- _ESTRATTO DEL DOCUMENTO_
Hackert – Caccia alle folaghe sul lago di Fusaro (Museo di Capodimonte)
Hackert – Caccia alle folaghe sul lago di Fusaro (Museo di Capodimonte)

Hackert – Caccia alle folaghe sul lago di Fusaro (Museo di Capodimonte)


Il feudo di Capriati, acquistato da Carlo di Borbone ed ampliato poi da Ferdinando IV, faceva parte di un'estesa riserva di caccia che si sviluppava al confine tra Campania e Molise ed includeva anche le località di Venafro e Ciorlano nei cui pressi sorgeva la splendida Tenuta del Torcino. Questo comprensorio[47] costituiva il limite settentrionale dei territori di caccia dei Borbone[48] a cui si accedeva attraverso un sontuoso ponte fatto erigere dal re. Il bosco abbondava di cinghiali della più bella specie, di caprioli, di lepri, volpi, lupi, nonché di molti volatili[49].

La Torre di guardia S. Lucia, il muro di cinta borbonico posto sulla cima della montagna, la sorgente, costruita anch’essa in epoca borbonica, costituiscono ancora oggi i riferimenti storici della tenuta, raffigurata nei meravigliosi dipinti del maestro Hackert[50].

Caccia al cinghiale a Venafro - Hackert
Caccia al cinghiale a Venafro - Hackert

Caccia al cinghiale a Venafro - Hackert

Spostandosi dall'interno verso il litorale domizio, a sud, è possibile raggiungere Mondragone[51]. La città, a dispetto dell'odierna vocazione balneare, fu apprezzata riserva di caccia dei Borbone che ne bonificarono il territorio.  

Sempre in Terra di Lavoro[52], regione storico-geografica della Campania, lungo la via Casilina, ai piedi del Monte Maggiore, si trova Calvi Risorta, l'antica Cales, dov’è ubicato il Casino Reale del Demanio di Calvi.

Casino Reale del Demanio di Calvi
Casino Reale del Demanio di Calvi

Casino Reale del Demanio di Calvi


Rappresentazione cartografica della Terra di Lavoro
Rappresentazione cartografica della Terra di Lavoro

Rappresentazione cartografica della Terra di Lavoro


Affresco di Hackert della Terra di Lavoro
Affresco di Hackert della Terra di Lavoro

Affresco di Hackert della Terra di Lavoro

Altro splendido sito voluto dai Borbone era quello di Caiazzo, dove re Carlo fece costruire la tenuta della Fagianeria, abbellita con edifici e casini di caccia realizzati dal Vanvitelli. Unica testimonianza dell'opera dell'architetto di corte rimane la Palazzina Borbonica, fulcro dell'intera tenuta che, pur in stato di discreta conservazione, ha smarrito le sue principali caratteristiche interne.

- _SERIE DI ESERCIZI_
a) Secondo l'estratto, chi acquistò il feudo di Capriati e chi lo ampliò in seguito?
b) In base all'estratto, spiega perché la Palazzina Borbonica di Caiazzo conserva solo in parte il suo aspetto originario.

- _DATI ARCHIVIATI_
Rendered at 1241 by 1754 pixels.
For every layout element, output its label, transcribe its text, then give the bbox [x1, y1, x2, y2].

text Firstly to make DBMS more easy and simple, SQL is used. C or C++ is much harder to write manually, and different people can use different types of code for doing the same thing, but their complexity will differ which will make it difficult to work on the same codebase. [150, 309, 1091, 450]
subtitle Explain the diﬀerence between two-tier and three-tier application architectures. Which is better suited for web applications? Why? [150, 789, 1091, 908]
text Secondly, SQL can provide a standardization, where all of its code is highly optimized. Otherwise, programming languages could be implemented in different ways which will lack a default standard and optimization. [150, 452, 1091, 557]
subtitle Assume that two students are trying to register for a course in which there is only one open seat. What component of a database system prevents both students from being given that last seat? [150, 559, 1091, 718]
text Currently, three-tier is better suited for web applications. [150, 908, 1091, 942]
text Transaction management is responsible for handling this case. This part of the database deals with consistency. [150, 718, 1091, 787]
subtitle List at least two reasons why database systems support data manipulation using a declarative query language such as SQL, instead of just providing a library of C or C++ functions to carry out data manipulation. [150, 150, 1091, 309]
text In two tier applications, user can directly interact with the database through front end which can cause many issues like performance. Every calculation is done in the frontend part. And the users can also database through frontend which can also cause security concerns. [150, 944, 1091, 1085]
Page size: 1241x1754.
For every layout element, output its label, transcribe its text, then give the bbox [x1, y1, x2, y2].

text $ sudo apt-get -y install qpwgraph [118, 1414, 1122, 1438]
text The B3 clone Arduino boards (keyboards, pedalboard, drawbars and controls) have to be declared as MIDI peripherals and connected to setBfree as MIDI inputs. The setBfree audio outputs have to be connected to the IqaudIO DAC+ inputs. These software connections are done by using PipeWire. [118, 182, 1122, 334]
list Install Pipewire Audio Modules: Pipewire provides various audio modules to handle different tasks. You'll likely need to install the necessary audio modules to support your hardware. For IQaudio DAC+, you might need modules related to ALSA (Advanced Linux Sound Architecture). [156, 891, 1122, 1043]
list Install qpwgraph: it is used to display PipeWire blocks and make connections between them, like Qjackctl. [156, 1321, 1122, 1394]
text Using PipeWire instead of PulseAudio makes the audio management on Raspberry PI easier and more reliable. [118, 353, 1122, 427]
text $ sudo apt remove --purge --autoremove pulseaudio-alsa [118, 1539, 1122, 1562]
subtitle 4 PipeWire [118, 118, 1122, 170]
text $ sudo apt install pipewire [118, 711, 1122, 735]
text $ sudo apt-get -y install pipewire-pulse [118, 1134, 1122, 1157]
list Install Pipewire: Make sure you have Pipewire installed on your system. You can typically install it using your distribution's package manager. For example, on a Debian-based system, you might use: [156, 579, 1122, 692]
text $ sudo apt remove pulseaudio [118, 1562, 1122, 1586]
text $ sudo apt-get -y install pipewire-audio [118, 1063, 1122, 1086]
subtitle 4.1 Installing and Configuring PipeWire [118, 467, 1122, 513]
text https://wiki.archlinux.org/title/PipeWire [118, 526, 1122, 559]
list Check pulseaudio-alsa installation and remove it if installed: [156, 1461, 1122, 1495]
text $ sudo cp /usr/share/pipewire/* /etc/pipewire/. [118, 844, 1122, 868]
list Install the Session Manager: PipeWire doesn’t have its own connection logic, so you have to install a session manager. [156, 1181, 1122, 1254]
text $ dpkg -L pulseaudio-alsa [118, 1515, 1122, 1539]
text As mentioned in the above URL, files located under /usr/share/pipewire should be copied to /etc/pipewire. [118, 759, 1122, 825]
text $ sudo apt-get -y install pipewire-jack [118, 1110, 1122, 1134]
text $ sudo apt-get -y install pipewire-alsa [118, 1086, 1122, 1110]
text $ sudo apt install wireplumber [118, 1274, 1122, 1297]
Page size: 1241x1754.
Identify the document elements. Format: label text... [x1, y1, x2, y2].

- _ELENCO DELLE SOLUZIONI_
a) Il feudo fu acquistato da Carlo di Borbone e ampliato poi da Ferdinando IV.

b) La Palazzina si trova in uno stato di discreta conservazione, ma ha smarrito le sue principali caratteristiche interne. Resta comunque l'unica testimonianza dell'opera di Vanvitelli nella tenuta della Fagianeria.